*** ENTRIES SUPPLIED Section Begins ***
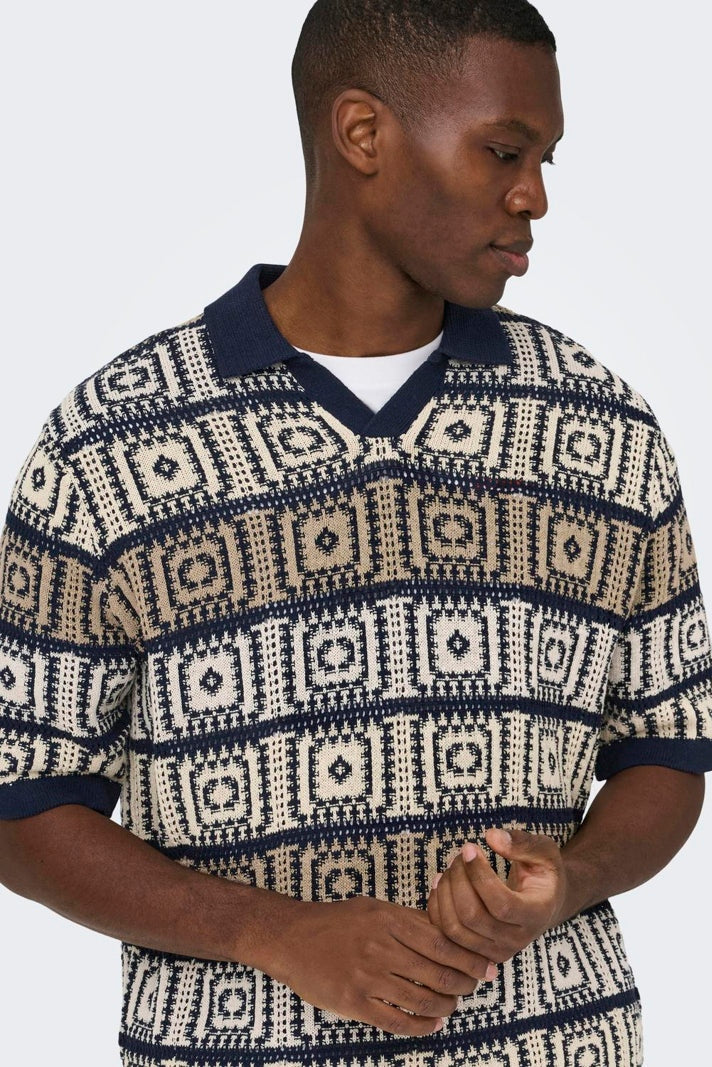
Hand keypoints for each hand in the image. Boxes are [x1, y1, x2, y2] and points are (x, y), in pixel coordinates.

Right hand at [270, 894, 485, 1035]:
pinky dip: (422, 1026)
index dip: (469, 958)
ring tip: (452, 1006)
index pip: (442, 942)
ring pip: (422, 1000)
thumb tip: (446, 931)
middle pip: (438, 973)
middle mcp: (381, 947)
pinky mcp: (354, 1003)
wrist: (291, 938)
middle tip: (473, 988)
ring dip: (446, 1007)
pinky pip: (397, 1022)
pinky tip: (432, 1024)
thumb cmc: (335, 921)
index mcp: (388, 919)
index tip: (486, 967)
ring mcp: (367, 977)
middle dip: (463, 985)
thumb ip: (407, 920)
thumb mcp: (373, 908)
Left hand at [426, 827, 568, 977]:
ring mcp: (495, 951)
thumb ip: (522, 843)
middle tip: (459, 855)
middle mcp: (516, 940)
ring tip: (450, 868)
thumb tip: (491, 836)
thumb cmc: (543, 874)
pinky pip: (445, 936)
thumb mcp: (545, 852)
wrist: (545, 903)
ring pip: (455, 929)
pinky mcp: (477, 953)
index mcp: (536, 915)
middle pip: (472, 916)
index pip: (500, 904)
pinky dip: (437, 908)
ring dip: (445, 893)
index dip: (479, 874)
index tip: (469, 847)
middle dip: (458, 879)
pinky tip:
*** ENTRIES SUPPLIED Section Ends ***
WHAT YOU HAVE TO DO: Your copy should repeat each entry above exactly but contain no pictures.

RESULT:
Hand keypoints for each hand in the image. Boxes are [x1, y1, x2, y2] and points are (x, y), in pixel coordinates.

Right hand at [270, 894, 485, 1035]:
pinky dip: (422, 1026)
index dip: (469, 958)
ring tip: (452, 1006)
index pip: (442, 942)
ring pip: (422, 1000)
thumb tip: (446, 931)
middle pip: (438, 973)
middle mcp: (381, 947)
pinky mcp: (354, 1003)
wrist: (291, 938)
middle tip: (473, 988)
ring dip: (446, 1007)
pinky pip: (397, 1022)
pinky tip: (432, 1024)
thumb cmc: (335, 921)
index mcp: (388, 919)
index tip: (486, 967)
ring mcp: (367, 977)
middle dip: (463, 985)
thumb ip: (407, 920)
thumb mcp: (373, 908)
Left hand at [426, 827, 568, 977]:
ring mcp: (495, 951)
thumb ip: (522, 843)
middle tip: (459, 855)
middle mcp: (516, 940)
ring tip: (450, 868)
thumb tip: (491, 836)
thumb cmc: (543, 874)
pinky pip: (445, 936)
thumb mcp: (545, 852)
wrist: (545, 903)
ring pip: (455, 929)
pinky mcp: (477, 953)
index mcp: (536, 915)
middle pip: (472, 916)
index pip: (500, 904)
pinky dip: (437, 908)
ring dip: (445, 893)
index dip: (479, 874)
index tip: (469, 847)
middle dip: (458, 879)
pinky tip:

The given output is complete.